The topic is on the agenda for the selectboard’s meeting at 6 p.m. Tuesday.
The board met all day last Wednesday with town government department representatives as part of the process to draft the 2018-19 municipal budget. It intended to hold an executive session at the end of the day along with Town Attorney Claudine Safar to discuss strategy in the railroad case.
The closed-door session was postponed after board Chairman Gary von Stange wasn’t feeling well and decided to go to the hospital to be evaluated, town officials said.
Town Manager Joe Colangelo said Friday that von Stange was “OK” and was expected to make Tuesday’s meeting where the legal-strategy conversation was expected to happen in executive session.
Under Vermont law, any decisions reached in closed session need to be voted on and finalized in open session.
The selectboard must decide whether to continue its legal action against the railroad regarding the salt storage facility it opened last year near the LaPlatte River.
In a ruling on Dec. 7 in U.S. District Court, Judge William K. Sessions III said a new ordinance adopted this summer to regulate the storage, handling and distribution of hazardous materials does not apply to the railroad’s salt operation. His order blocks the enforcement of the town ordinance against the railroad.

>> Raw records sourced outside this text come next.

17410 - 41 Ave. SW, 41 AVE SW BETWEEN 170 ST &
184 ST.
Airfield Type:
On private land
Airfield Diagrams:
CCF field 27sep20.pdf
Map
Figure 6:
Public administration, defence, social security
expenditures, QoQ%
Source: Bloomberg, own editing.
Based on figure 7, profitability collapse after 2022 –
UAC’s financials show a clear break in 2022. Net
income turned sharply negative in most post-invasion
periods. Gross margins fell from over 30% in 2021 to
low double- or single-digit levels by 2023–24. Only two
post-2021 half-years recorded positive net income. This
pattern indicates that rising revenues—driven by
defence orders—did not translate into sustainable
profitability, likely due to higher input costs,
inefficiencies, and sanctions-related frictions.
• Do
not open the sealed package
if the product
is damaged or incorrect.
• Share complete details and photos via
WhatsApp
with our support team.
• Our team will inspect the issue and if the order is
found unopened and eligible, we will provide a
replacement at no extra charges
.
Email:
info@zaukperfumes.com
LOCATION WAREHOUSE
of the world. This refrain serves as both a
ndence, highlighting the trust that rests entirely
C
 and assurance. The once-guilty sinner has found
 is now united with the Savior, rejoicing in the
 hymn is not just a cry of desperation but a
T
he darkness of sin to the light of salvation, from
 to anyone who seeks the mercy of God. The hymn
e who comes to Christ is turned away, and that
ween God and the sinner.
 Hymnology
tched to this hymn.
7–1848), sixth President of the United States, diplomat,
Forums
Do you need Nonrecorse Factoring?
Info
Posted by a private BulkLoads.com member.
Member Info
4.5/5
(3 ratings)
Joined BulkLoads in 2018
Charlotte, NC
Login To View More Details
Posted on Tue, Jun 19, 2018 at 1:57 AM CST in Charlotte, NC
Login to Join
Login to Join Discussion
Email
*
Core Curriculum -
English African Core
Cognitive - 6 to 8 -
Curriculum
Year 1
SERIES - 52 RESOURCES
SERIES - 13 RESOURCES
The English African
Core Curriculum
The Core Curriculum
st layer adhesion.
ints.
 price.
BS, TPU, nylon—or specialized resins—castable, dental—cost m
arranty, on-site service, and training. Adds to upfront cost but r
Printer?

Meanwhile last week, Vermont Railway filed a request in federal court asking Judge Sessions to enter a final judgment on the permanent injunction that he issued the previous week against the town in the matter.

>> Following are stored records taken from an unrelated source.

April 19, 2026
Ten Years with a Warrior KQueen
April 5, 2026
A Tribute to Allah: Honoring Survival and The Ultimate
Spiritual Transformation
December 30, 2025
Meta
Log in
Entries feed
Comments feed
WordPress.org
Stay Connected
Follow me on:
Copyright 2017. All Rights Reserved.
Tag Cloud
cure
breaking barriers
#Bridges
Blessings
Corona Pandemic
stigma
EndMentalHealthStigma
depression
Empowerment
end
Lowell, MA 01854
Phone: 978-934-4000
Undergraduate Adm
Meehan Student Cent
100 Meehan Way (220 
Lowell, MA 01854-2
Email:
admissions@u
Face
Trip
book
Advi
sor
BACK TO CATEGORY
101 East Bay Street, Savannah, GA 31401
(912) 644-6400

Railroad lawyers Marc B. Heath and Jennifer E. McDonald of Downs Rachlin, Martin in Burlington also asked for final judgment in the judge’s decision striking down the so-called “Performance Standards” the Selectboard also tried to implement.
Once the judge issues a final judgment order, the 30-day appeal period goes into effect.
The court on June 29, 2016 granted the railroad’s request for a judgment that the Interstate Commerce Commission Termination Act (ICCTA) pre-empted the town’s pre-construction zoning regulations as to the railroad’s intermodal salt storage facility. The court reserved judgment on the question of whether the ICCTA preempts other, unspecified local regulations – such as the new hazardous materials ordinance – relating to the operation of the railroad’s salt facility.
The ordinance was introduced and adopted last summer before the federal court case was closed. The railroad responded by asking the court to rule on whether the local law should apply to the salt operation. Sessions’ decision Dec. 7 permanently blocks the town from applying the new ordinance to the salt operation.
If town officials wanted to continue their case, it would mean appealing to the U.S. Second Circuit Court of Appeals in New York City.
Tuesday’s selectboard meeting begins at 6 p.m. at the town offices. Other items on the agenda include the town’s social media policy, fire and rescue budget proposals for fiscal year 2018-19, and another possible closed-session discussion of a Nov. 28 letter to the selectboard from the town manager’s attorney.
Shelburne News reporter Mark Kobzik contributed to this report.